**Input for this task:**
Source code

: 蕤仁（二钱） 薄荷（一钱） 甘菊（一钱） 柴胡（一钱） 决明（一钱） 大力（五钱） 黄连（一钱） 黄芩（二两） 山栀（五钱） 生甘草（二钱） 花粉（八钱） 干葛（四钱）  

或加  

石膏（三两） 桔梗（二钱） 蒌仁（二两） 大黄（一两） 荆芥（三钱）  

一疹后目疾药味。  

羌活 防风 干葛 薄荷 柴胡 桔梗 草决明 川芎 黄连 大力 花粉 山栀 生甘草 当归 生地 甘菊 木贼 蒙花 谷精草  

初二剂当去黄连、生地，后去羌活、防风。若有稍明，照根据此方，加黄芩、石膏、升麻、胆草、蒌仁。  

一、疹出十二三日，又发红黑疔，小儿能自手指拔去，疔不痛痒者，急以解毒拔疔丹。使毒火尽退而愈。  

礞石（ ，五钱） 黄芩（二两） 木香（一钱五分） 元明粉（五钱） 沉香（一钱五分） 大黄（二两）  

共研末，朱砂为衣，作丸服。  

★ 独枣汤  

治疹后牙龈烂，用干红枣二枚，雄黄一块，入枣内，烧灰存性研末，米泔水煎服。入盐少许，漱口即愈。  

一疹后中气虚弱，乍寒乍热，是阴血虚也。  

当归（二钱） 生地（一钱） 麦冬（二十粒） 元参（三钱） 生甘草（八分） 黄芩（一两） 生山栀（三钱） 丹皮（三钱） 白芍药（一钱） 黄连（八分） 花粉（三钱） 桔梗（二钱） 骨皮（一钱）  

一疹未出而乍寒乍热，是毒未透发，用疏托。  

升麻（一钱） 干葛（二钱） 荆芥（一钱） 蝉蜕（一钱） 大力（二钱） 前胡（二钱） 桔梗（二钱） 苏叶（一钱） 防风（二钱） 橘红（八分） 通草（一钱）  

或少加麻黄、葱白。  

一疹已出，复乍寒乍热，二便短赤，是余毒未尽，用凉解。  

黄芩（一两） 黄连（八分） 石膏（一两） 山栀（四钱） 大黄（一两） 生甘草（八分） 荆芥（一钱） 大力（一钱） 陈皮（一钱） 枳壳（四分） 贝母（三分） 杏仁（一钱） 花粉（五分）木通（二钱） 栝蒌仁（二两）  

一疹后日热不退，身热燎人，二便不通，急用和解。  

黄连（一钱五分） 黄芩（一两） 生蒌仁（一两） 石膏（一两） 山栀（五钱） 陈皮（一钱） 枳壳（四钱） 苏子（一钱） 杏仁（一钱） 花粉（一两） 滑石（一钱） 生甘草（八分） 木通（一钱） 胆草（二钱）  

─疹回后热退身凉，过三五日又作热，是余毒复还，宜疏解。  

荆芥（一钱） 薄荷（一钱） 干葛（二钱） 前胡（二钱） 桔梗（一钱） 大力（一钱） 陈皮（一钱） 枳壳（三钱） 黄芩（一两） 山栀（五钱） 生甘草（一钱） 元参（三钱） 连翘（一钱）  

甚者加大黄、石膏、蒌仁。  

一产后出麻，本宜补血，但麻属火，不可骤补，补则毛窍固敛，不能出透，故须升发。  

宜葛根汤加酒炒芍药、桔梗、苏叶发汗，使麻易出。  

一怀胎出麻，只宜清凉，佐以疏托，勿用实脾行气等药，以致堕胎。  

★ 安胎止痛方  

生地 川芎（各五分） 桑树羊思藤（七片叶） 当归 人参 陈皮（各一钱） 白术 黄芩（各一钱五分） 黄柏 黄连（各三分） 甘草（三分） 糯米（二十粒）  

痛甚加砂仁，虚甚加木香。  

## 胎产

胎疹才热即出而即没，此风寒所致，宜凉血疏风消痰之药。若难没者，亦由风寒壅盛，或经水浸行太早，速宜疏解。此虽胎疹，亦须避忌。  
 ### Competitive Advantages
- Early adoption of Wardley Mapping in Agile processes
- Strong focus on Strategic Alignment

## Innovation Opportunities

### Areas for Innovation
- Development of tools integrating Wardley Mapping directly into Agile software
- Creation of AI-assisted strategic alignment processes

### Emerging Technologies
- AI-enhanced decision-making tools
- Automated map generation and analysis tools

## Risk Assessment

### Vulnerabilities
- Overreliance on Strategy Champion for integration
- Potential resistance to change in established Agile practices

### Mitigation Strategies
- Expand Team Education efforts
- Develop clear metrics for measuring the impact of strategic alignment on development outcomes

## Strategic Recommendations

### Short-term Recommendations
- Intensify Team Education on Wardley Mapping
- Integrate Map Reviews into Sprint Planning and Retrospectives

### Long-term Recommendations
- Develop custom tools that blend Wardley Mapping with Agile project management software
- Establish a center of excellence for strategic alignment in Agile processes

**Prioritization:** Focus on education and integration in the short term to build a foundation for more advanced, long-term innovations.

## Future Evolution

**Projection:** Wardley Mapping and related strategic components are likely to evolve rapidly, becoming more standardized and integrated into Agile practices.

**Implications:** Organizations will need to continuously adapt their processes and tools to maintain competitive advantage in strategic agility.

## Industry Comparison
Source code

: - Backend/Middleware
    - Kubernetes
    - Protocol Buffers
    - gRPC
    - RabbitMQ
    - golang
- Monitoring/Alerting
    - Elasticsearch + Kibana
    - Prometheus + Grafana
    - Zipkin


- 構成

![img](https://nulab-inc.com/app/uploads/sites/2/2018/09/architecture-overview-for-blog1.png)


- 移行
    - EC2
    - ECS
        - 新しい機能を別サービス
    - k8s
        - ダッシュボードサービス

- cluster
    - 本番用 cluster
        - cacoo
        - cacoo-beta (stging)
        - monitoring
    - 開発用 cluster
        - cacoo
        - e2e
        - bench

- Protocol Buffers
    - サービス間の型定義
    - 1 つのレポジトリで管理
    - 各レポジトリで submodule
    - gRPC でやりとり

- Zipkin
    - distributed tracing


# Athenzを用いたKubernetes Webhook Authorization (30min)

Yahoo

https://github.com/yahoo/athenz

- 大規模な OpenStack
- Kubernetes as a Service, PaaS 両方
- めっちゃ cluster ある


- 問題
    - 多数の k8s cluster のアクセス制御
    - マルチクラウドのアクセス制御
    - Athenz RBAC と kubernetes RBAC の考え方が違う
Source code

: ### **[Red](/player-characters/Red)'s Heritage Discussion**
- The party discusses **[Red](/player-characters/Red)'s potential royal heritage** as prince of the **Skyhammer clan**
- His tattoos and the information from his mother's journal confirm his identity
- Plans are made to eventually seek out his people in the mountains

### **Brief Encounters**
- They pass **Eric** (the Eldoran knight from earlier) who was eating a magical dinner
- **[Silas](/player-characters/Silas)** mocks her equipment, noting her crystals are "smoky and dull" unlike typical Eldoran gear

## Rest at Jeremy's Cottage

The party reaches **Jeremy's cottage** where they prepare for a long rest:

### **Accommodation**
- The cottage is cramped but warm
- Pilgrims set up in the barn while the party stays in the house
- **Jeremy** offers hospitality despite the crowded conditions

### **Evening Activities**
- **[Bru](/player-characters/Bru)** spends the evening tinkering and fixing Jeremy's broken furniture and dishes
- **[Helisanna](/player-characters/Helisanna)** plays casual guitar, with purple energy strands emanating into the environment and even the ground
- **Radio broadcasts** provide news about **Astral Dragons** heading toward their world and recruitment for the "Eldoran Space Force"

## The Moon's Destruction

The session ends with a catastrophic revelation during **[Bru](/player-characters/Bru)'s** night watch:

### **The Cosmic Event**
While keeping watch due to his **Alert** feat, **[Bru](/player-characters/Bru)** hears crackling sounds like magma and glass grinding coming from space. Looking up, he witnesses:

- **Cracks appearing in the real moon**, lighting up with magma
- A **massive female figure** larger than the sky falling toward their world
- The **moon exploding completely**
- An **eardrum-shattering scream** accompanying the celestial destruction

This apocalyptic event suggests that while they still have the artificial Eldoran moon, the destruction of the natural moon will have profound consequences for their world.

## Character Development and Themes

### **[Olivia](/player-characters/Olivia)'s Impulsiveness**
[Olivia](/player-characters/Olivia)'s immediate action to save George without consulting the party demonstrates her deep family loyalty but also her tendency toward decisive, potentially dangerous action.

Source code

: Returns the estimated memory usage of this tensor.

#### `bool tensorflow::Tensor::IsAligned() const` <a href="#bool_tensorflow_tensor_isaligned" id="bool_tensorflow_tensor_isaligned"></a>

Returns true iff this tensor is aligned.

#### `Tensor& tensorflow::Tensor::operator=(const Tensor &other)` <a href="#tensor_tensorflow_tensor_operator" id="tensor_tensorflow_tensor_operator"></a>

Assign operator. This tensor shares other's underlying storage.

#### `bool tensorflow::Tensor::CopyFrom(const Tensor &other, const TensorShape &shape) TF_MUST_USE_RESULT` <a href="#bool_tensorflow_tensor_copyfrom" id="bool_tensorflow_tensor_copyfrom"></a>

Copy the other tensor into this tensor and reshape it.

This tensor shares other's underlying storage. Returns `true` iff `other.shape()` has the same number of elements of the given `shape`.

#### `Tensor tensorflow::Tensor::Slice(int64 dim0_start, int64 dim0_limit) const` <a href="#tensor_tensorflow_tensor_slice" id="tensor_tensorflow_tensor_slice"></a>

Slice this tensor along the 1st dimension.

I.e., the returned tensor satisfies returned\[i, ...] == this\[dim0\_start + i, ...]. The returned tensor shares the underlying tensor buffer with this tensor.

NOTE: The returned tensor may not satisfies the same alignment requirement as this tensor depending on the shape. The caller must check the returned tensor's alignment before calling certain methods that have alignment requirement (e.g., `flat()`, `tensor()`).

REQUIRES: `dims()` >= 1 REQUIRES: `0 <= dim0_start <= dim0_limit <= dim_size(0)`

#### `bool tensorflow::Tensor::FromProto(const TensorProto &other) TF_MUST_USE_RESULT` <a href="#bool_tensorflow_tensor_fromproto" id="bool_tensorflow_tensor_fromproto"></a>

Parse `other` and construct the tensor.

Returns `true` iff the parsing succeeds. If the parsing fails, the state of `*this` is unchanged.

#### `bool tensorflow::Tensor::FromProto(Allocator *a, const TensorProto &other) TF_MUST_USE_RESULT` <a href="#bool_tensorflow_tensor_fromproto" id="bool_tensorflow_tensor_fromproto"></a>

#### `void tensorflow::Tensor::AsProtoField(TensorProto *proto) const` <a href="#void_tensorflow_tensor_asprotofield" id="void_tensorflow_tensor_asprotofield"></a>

**Directions:**
Start with the first line of the data and print every line exactly. The line containing "- Overreliance on" is the last one to include.

**Solution for this exercise:**
Source code

: 蕤仁（二钱） 薄荷（一钱） 甘菊（一钱） 柴胡（一钱） 决明（一钱） 大力（五钱） 黄连（一钱） 黄芩（二两） 山栀（五钱） 生甘草（二钱） 花粉（八钱） 干葛（四钱）  

或加  

石膏（三两） 桔梗（二钱） 蒌仁（二两） 大黄（一两） 荆芥（三钱）  

一疹后目疾药味。  

羌活 防风 干葛 薄荷 柴胡 桔梗 草决明 川芎 黄连 大力 花粉 山栀 生甘草 当归 生地 甘菊 木贼 蒙花 谷精草  

初二剂当去黄连、生地，后去羌活、防风。若有稍明，照根据此方，加黄芩、石膏、升麻、胆草、蒌仁。  

一、疹出十二三日，又发红黑疔，小儿能自手指拔去，疔不痛痒者，急以解毒拔疔丹。使毒火尽退而愈。  

礞石（ ，五钱） 黄芩（二两） 木香（一钱五分） 元明粉（五钱） 沉香（一钱五分） 大黄（二两）  

共研末，朱砂为衣，作丸服。  

★ 独枣汤  

治疹后牙龈烂，用干红枣二枚，雄黄一块，入枣内，烧灰存性研末，米泔水煎服。入盐少许，漱口即愈。  

一疹后中气虚弱，乍寒乍热，是阴血虚也。  

当归（二钱） 生地（一钱） 麦冬（二十粒） 元参（三钱） 生甘草（八分） 黄芩（一两） 生山栀（三钱） 丹皮（三钱） 白芍药（一钱） 黄连（八分） 花粉（三钱） 桔梗（二钱） 骨皮（一钱）  

一疹未出而乍寒乍热，是毒未透发，用疏托。  

升麻（一钱） 干葛（二钱） 荆芥（一钱） 蝉蜕（一钱） 大力（二钱） 前胡（二钱） 桔梗（二钱） 苏叶（一钱） 防风（二钱） 橘红（八分） 通草（一钱）  

或少加麻黄、葱白。  

一疹已出，复乍寒乍热，二便短赤，是余毒未尽，用凉解。  

黄芩（一两） 黄连（八分） 石膏（一两） 山栀（四钱） 大黄（一两） 生甘草（八分） 荆芥（一钱） 大力（一钱） 陈皮（一钱） 枳壳（四分） 贝母（三分） 杏仁（一钱） 花粉（五分）木通（二钱） 栝蒌仁（二两）  

一疹后日热不退，身热燎人，二便不通，急用和解。  

黄连（一钱五分） 黄芩（一两） 生蒌仁（一两） 石膏（一两） 山栀（五钱） 陈皮（一钱） 枳壳（四钱） 苏子（一钱） 杏仁（一钱） 花粉（一两） 滑石（一钱） 生甘草（八分） 木通（一钱） 胆草（二钱）  

─疹回后热退身凉，过三五日又作热，是余毒复还，宜疏解。  

荆芥（一钱） 薄荷（一钱） 干葛（二钱） 前胡（二钱） 桔梗（一钱） 大力（一钱） 陈皮（一钱） 枳壳（三钱） 黄芩（一两） 山栀（五钱） 生甘草（一钱） 元参（三钱） 连翘（一钱）  

甚者加大黄、石膏、蒌仁。  

一产后出麻，本宜补血，但麻属火，不可骤补，补则毛窍固敛，不能出透，故须升发。  

宜葛根汤加酒炒芍药、桔梗、苏叶发汗，使麻易出。  

一怀胎出麻，只宜清凉，佐以疏托，勿用实脾行气等药，以致堕胎。  

★ 安胎止痛方  

生地 川芎（各五分） 桑树羊思藤（七片叶） 当归 人参 陈皮（各一钱） 白术 黄芩（各一钱五分） 黄柏 黄连（各三分） 甘草（三分） 糯米（二十粒）  

痛甚加砂仁，虚甚加木香。  

## 胎产

胎疹才热即出而即没，此风寒所致，宜凉血疏风消痰之药。若难没者，亦由风寒壅盛，或经水浸行太早，速宜疏解。此虽胎疹，亦须避忌。  
 ### Competitive Advantages
- Early adoption of Wardley Mapping in Agile processes
- Strong focus on Strategic Alignment

## Innovation Opportunities

### Areas for Innovation
- Development of tools integrating Wardley Mapping directly into Agile software
- Creation of AI-assisted strategic alignment processes

### Emerging Technologies
- AI-enhanced decision-making tools
- Automated map generation and analysis tools

## Risk Assessment

### Vulnerabilities
- Overreliance on Strategy Champion for integration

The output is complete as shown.